Improve the ability of (non-)expert DevSecOps teams to model provisioning, deployment and configuration through the abstraction of execution environments

DOML is the end-user language enabling the modelling of deployment and configuration of complex software and of the corresponding infrastructure.

The modeling activity is performed in the context of the PIACERE IDE that helps users in defining syntactically correct models. Moreover, it is supported by the Verification Service that helps DevSecOps teams in identifying and fixing conceptual errors and by the Optimization Service that, given a DOML model, returns the set of concrete resources that best suit the expressed non-functional requirements. Correct DOML models can then be transformed by ICG in executable IaC supporting resource provisioning and configuration as well as application deployment, monitoring, and self-healing.

Finally, the DOML offers extension mechanisms that allow users to define new resource types or extend the existing ones in order to cope with the evolution of the market in the DevOps context.  

 

KER2 Design Time Sec

PIACERE Design Time Security

Regain trust in IaC through the DOML verification and the automation of IaC code quality checking for errors and vulnerable dependencies, and thus improving IaC integrity and applicability

The ICSI technology can check the IaC code for errors and report back to the user with a set of error reports and also recommendations where inefficiencies are in his code.

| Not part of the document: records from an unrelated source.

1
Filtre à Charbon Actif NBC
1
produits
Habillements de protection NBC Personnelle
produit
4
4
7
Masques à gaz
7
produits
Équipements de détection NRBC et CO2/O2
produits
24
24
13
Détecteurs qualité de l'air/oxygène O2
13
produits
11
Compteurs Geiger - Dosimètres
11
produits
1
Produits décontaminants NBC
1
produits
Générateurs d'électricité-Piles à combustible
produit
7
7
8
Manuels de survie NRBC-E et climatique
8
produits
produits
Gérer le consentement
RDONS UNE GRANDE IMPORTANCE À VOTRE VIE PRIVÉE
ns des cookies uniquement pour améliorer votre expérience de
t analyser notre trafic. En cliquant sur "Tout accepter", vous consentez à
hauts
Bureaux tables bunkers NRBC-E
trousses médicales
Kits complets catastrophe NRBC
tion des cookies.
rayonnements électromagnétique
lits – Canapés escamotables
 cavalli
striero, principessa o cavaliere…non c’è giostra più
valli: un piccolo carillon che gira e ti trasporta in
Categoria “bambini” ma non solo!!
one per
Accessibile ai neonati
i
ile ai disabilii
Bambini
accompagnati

With it PIACERE is addressing the lack of tailored solutions for checking the integrity and applicability of IaC code to be deployed on an infrastructure provided by the verification tools, leading to very limited trust in the automated deployment systems.

RUNTIME

KER3 Execution

PIACERE IaC Execution Manager

Avoid vendor lock-in and time consuming manual processes in infrastructure management, while increasing resilience and supporting self-healing

IEM is helping to develop and maintain infrastructure as code for heterogeneous infrastructures and different phases (configure, provision, deploy, orchestrate), supporting multilingualism with one tool. It is a platform to automatically plan, prepare, and provision the infrastructure and plan, prepare, and install the software elements needed for the application to seamlessly run.

 

KER4 Optimisation

PIACERE IaC Optimized Platform

Perform the most appropriate deployment configurations that best meet your defined constraints out of DevSecOps catalogue of services, resources and infrastructural elements by means of optimization algorithms.

The IOP is able to propose the most optimized deployment configuration of the infrastructural code taking into consideration the constraints predefined. To this end, several deployment configurations will be shown and ranked.

 

KER5 Sandbox

PIACERE Canary Sandbox

Allow unit testing of the behaviour of the infrastructural code on an isolated environment, which would enable the simulation of conditions for the production environment and identify some of the most common anti-patterns.

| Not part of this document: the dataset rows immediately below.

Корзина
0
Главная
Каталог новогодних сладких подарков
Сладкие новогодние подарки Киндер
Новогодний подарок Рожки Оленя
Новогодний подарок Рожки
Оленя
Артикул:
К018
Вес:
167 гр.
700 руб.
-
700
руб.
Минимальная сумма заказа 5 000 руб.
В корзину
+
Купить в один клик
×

The Canary Sandbox Environment enables isolated execution and testing of Infrastructure as Code behaviour (i.e., Kitchen), simulating the conditions of the production environment, and offering a stress testing mechanism focused on the reliability of the generated IaC as well as on the identification of possible cybersecurity threats.

 

KER6 Runtime Sec

PIACERE Runtime Security

Ensure that the conditions of the QoS are met at all times and that a failure or non-compliance of NFRs is not likely to occur, with verified security violations at runtime.

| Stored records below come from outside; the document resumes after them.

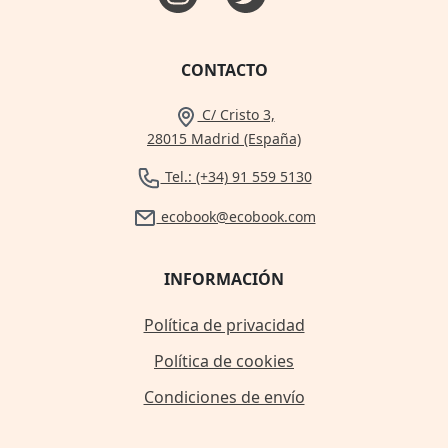
CONTACTO
C/ Cristo 3,
28015 Madrid (España)
Tel.: (+34) 91 559 5130
ecobook@ecobook.com
INFORMACIÓN
Política de privacidad
Política de cookies
Condiciones de envío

PIACERE at runtime is able to automatically deploy security monitoring agents, integrated into the monitoring mechanisms and notify about security threats according to the policies, defined in the NFRs; allowing for self-learning and self-healing, and tackle unexpected situations that may affect the correct performance of IaC and its underlying environment (i.e. infrastructure failures, deterioration in the response time, etc.).